Long before being a business owner, Hamilton worked in the consumer packaged goods industry for a decade as a district manager of PepsiCo and Frito-Lay. “That’s pretty much where I got most of my skills from . . . market strategy, direct store delivery, how to IRI data, Nelson statistics planograms, how to structure route delivery.” By the time he considered making a dime off the cannabis industry, he was nearly bankrupt. A former friend showed him how to make edibles, and he started selling those casually to help him get back on his feet.

“I got pretty good at it. And then when I found Illinois was about to become recreational, we had decided, ‘Hey, let’s go ahead, start out.’”

Hamilton vertically integrated his company with seven others, and Chummy’s was the flagship brand because it already had recognition due to its success in the legacy market. But he said that once he saw how the state was dealing with the first round of dispensary licenses, he decided to pivot and start a CBD brand just in case it didn’t happen. 

“Turns out I was right.”

Hamilton ultimately left the dispensary license application process because Illinois kept adding stipulations. He found the cost of writing and submitting a social equity application—which he said could be more than $100,000—unreasonably high.

He added that commercial property owners have raised rents by thousands of dollars after learning spaces would be used as a cannabis kitchen or for a craft grower. And businesses require aldermanic approval before they can set up a dispensary. As he watched people around him go bankrupt in hopes of creating generational wealth, Hamilton pivoted to developing his CBD brand. 

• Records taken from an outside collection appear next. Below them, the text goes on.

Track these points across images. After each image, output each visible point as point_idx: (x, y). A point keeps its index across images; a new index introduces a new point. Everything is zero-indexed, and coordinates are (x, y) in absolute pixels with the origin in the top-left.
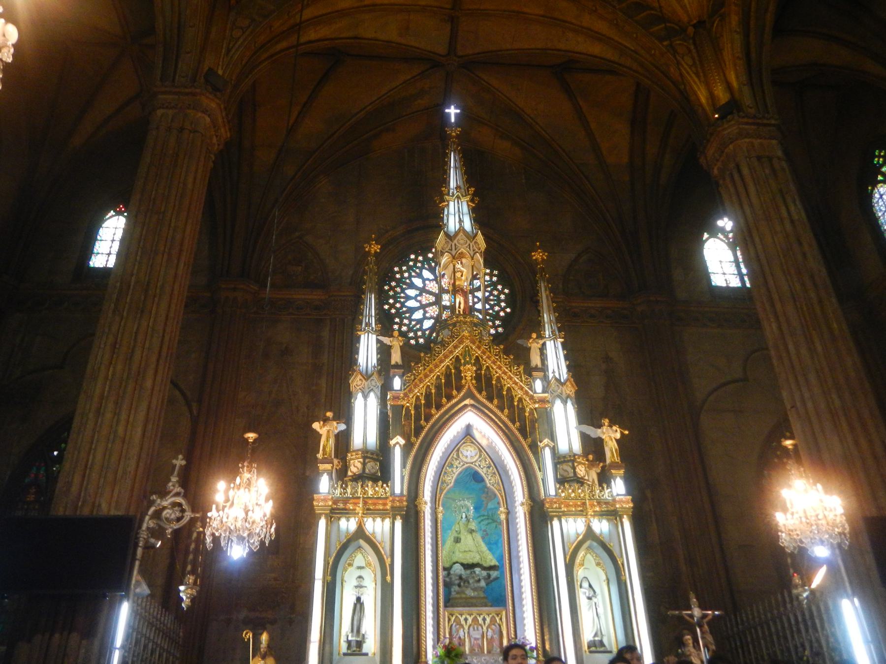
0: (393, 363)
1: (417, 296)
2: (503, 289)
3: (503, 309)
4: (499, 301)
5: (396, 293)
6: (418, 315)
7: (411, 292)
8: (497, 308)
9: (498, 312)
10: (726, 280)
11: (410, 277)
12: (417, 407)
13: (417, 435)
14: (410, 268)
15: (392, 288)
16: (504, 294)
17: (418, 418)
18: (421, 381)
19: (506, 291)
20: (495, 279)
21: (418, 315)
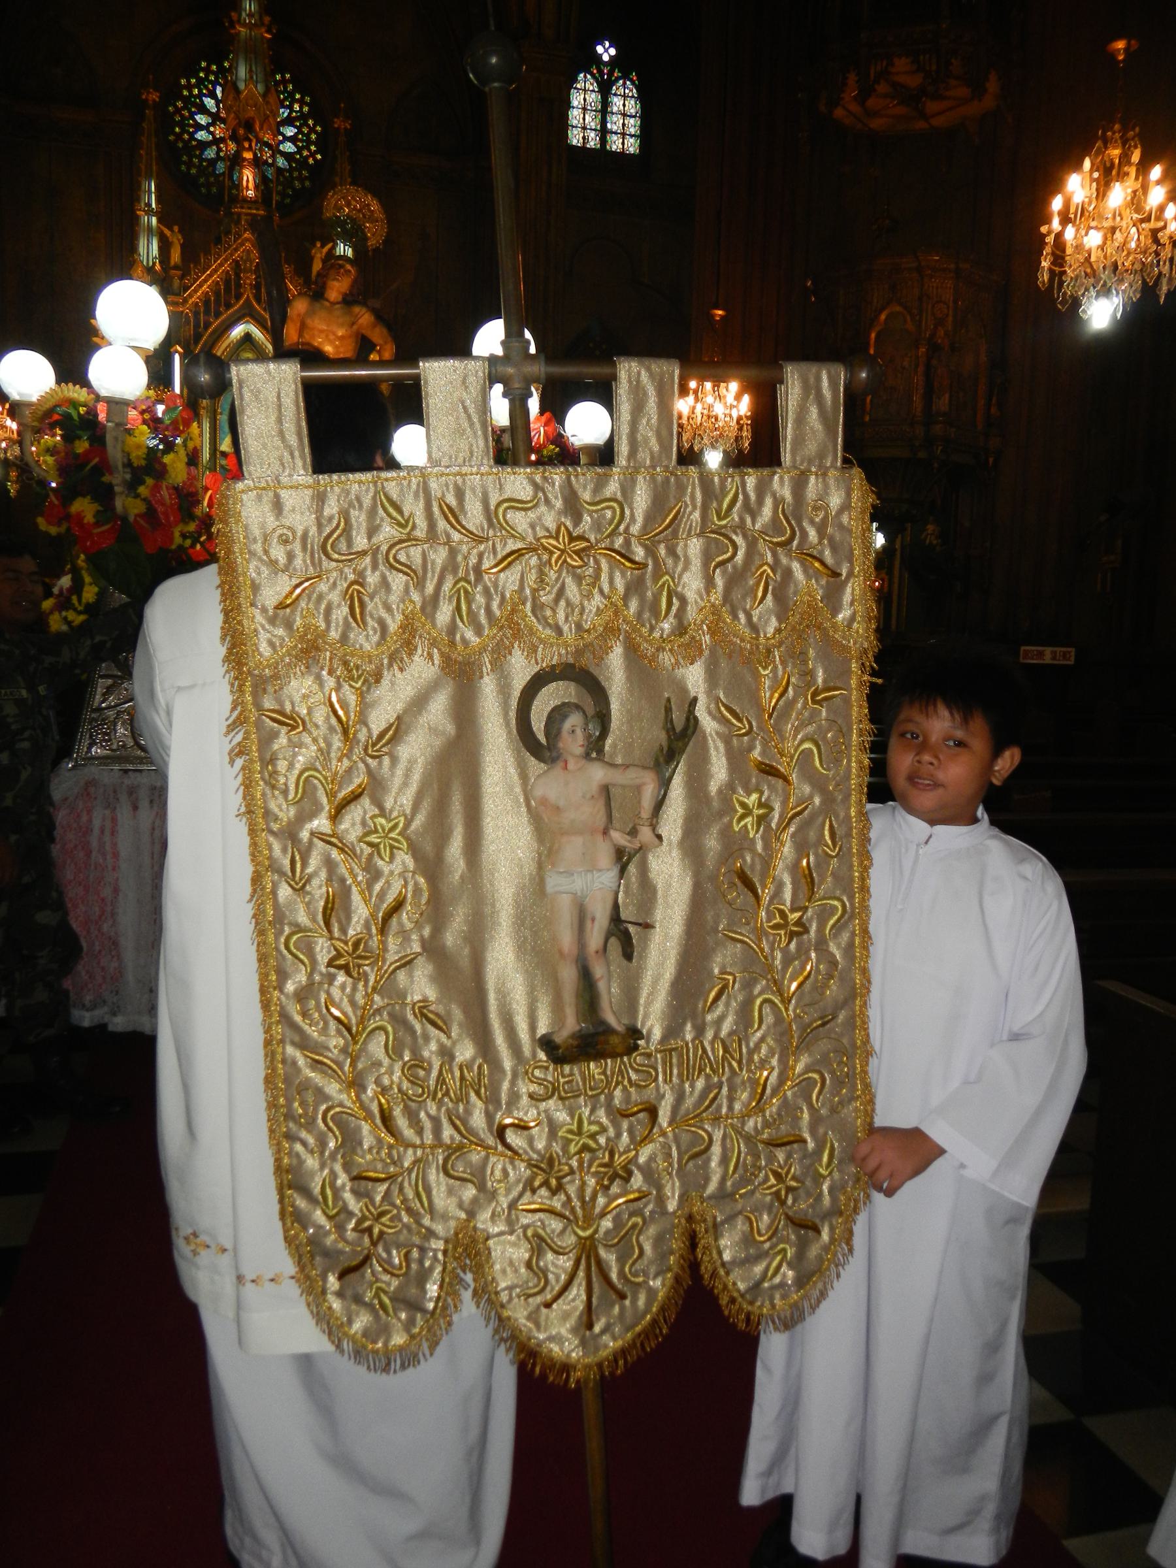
0: (172, 263)
1: (209, 125)
2: (315, 125)
3: (313, 155)
4: (309, 142)
5: (182, 116)
6: (210, 153)
7: (202, 119)
8: (305, 153)
9: (307, 157)
10: (584, 138)
11: (201, 95)
12: (196, 314)
13: (196, 342)
14: (200, 82)
15: (178, 111)
16: (316, 132)
17: (197, 326)
18: (200, 286)
19: (318, 128)
20: (306, 109)
21: (210, 153)
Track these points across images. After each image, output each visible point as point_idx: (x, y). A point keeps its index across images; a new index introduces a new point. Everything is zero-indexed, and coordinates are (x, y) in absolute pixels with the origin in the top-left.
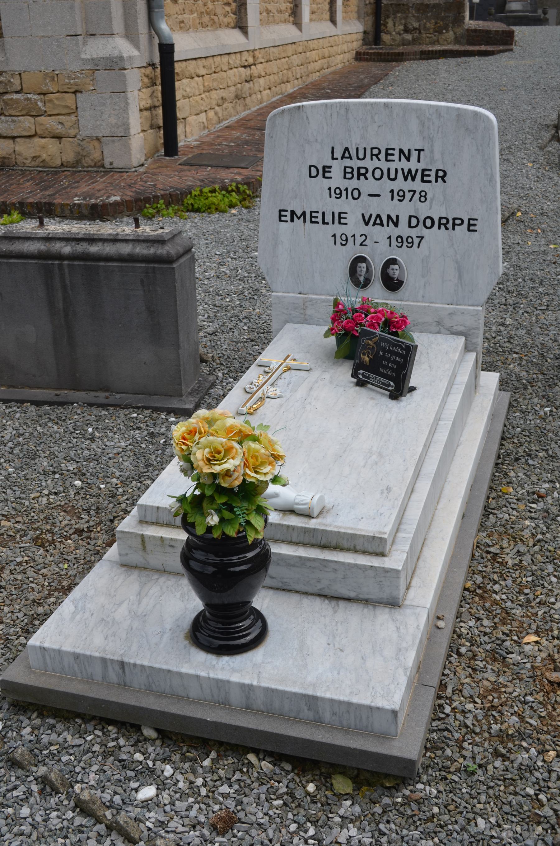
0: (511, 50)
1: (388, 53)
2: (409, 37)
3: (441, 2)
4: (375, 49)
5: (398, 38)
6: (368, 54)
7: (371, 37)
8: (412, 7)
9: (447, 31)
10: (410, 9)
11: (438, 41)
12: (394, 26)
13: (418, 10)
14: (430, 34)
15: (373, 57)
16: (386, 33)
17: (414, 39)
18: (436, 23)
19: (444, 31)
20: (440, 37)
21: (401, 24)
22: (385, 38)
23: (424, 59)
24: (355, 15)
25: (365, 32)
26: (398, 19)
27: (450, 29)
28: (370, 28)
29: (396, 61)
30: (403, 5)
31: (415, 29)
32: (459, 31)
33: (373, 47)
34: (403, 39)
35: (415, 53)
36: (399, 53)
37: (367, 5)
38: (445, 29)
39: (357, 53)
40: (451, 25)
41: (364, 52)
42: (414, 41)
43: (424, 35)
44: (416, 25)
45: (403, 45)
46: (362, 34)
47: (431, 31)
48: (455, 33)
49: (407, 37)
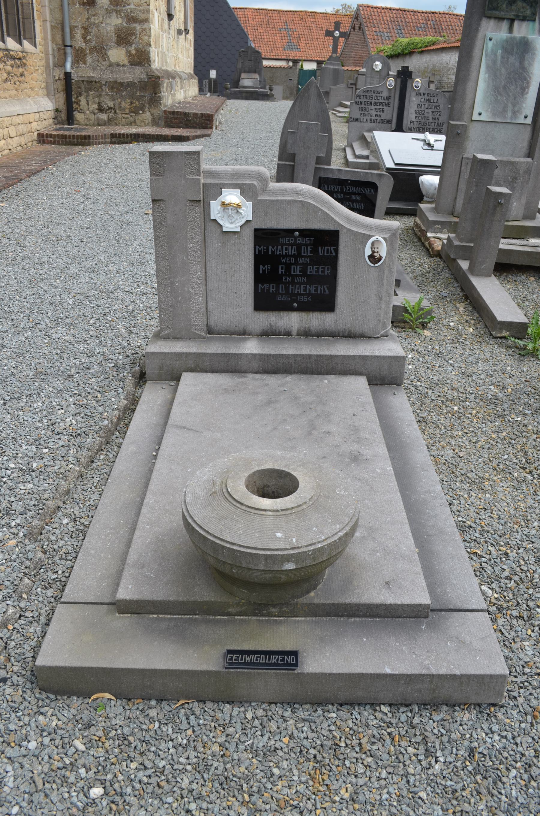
0: (209, 136)
1: (73, 136)
2: (104, 117)
3: (136, 81)
4: (67, 131)
5: (92, 117)
6: (51, 136)
7: (64, 116)
8: (105, 85)
9: (144, 112)
10: (103, 87)
11: (135, 122)
12: (88, 104)
13: (112, 88)
14: (126, 114)
15: (57, 139)
16: (79, 112)
17: (109, 120)
18: (132, 103)
19: (141, 112)
21: (95, 102)
22: (78, 116)
23: (115, 143)
24: (43, 92)
25: (57, 110)
26: (91, 97)
27: (147, 109)
28: (62, 106)
29: (83, 144)
30: (96, 82)
31: (110, 108)
32: (156, 112)
33: (66, 126)
34: (98, 119)
35: (104, 136)
36: (85, 136)
37: (56, 80)
39: (39, 135)
40: (148, 106)
41: (47, 134)
42: (109, 122)
43: (120, 116)
44: (111, 104)
45: (99, 125)
46: (53, 112)
47: (127, 111)
48: (152, 115)
49: (102, 117)
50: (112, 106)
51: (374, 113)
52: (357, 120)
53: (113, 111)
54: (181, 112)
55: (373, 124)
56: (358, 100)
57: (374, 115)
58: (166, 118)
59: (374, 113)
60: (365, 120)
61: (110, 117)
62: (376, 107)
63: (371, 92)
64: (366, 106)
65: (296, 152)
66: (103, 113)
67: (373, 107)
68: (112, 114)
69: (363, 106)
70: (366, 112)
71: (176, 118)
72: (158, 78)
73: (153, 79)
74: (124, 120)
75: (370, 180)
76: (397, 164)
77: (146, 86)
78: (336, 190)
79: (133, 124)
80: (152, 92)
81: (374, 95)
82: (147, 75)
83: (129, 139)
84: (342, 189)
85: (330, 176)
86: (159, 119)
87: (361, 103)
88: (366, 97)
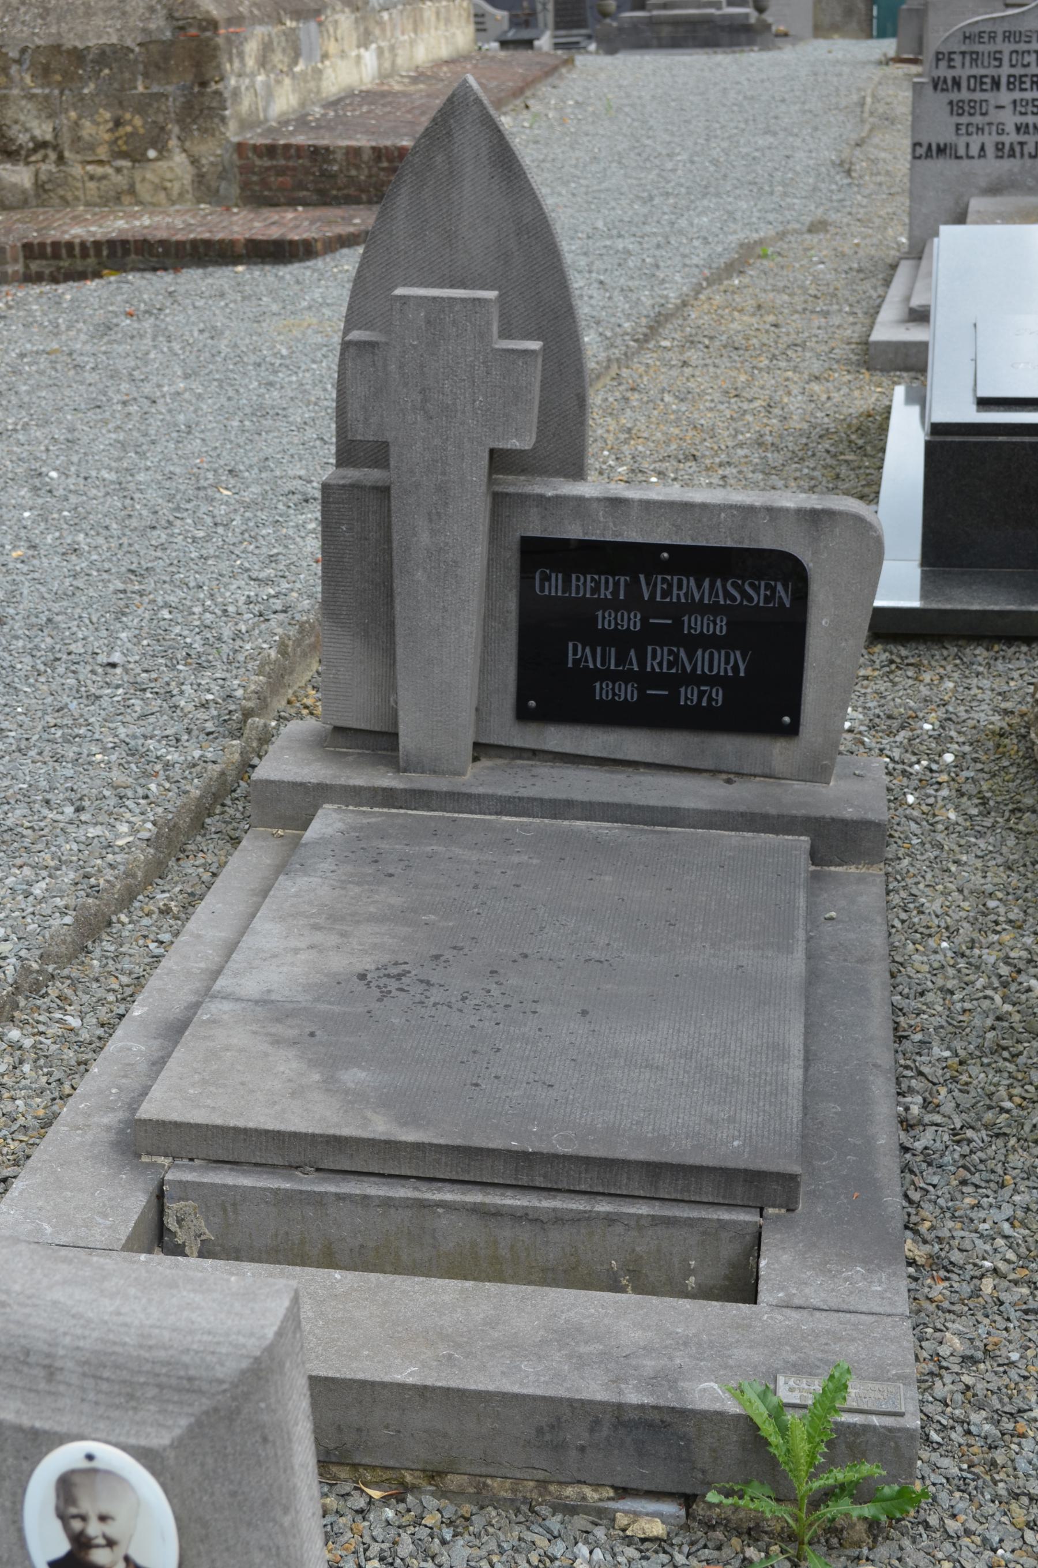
3: (129, 42)
8: (19, 62)
9: (164, 152)
10: (14, 69)
11: (132, 191)
13: (44, 73)
14: (100, 162)
17: (40, 187)
18: (118, 123)
19: (152, 154)
20: (138, 175)
27: (173, 143)
31: (41, 145)
32: (210, 151)
38: (153, 145)
40: (176, 130)
43: (77, 170)
44: (43, 130)
47: (103, 152)
48: (195, 161)
49: (15, 179)
50: (49, 137)
51: (1009, 119)
52: (941, 150)
53: (53, 156)
54: (299, 148)
55: (1007, 164)
56: (943, 71)
57: (1010, 128)
58: (246, 169)
59: (1009, 119)
60: (974, 150)
61: (43, 177)
62: (1017, 95)
63: (992, 37)
64: (978, 96)
65: (389, 436)
66: (15, 162)
67: (1005, 97)
68: (49, 167)
69: (965, 95)
70: (978, 119)
71: (281, 171)
72: (213, 24)
73: (193, 31)
74: (92, 185)
75: (767, 542)
76: (985, 403)
77: (166, 59)
78: (606, 593)
79: (126, 199)
80: (189, 77)
81: (1007, 48)
82: (170, 17)
83: (92, 261)
84: (633, 587)
85: (574, 531)
86: (221, 177)
87: (957, 83)
88: (975, 58)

“I didn’t want to throw all my eggs in one basket,” he said, “and then just kind of be left holding nothing.”

Since applying, both Robinson and Hamilton have become advocates with the Social Equity Empowerment Network (SEEN), which serves the Black community nationally by helping cannabis sellers move from the legacy to the legal market. Robinson has also worked to change state laws to prevent their experiences from being replicated. Hamilton uses his business as a model for other legacy businesses to move into the mainstream market. “The goal is to get [them] above ground,” he said. 

Robinson lives in Virginia now. She joined a few fruitless class-action lawsuits against the state of Illinois before moving there. She says the Illinois market is too unstable for her to encourage anyone to get involved now. “They’ve been guessing this whole process,” she said. “They’ve been putting pieces in place in real time instead of having these things in place prior” to opening the application process. 

Sometimes she regrets that she wasn’t able to afford more applications, but she comes back to the fact that her business may not have gotten the necessary governmental support to succeed regardless. “These people still out here having press conferences with the governor, that’s like the fifth press conference that they done had, to petition the governor to do something to continue to fix our open wounds with a Band-Aid.”

The process caused friction between her and her family members, and one of her family members who invested $20,000 while close to retirement won’t speak to her anymore. 

“To not even have a relationship with truly one of my favorite [family members] in the world is hurtful,” Robinson said. “They don’t understand the devastation that they brought to just not only individuals, but families.”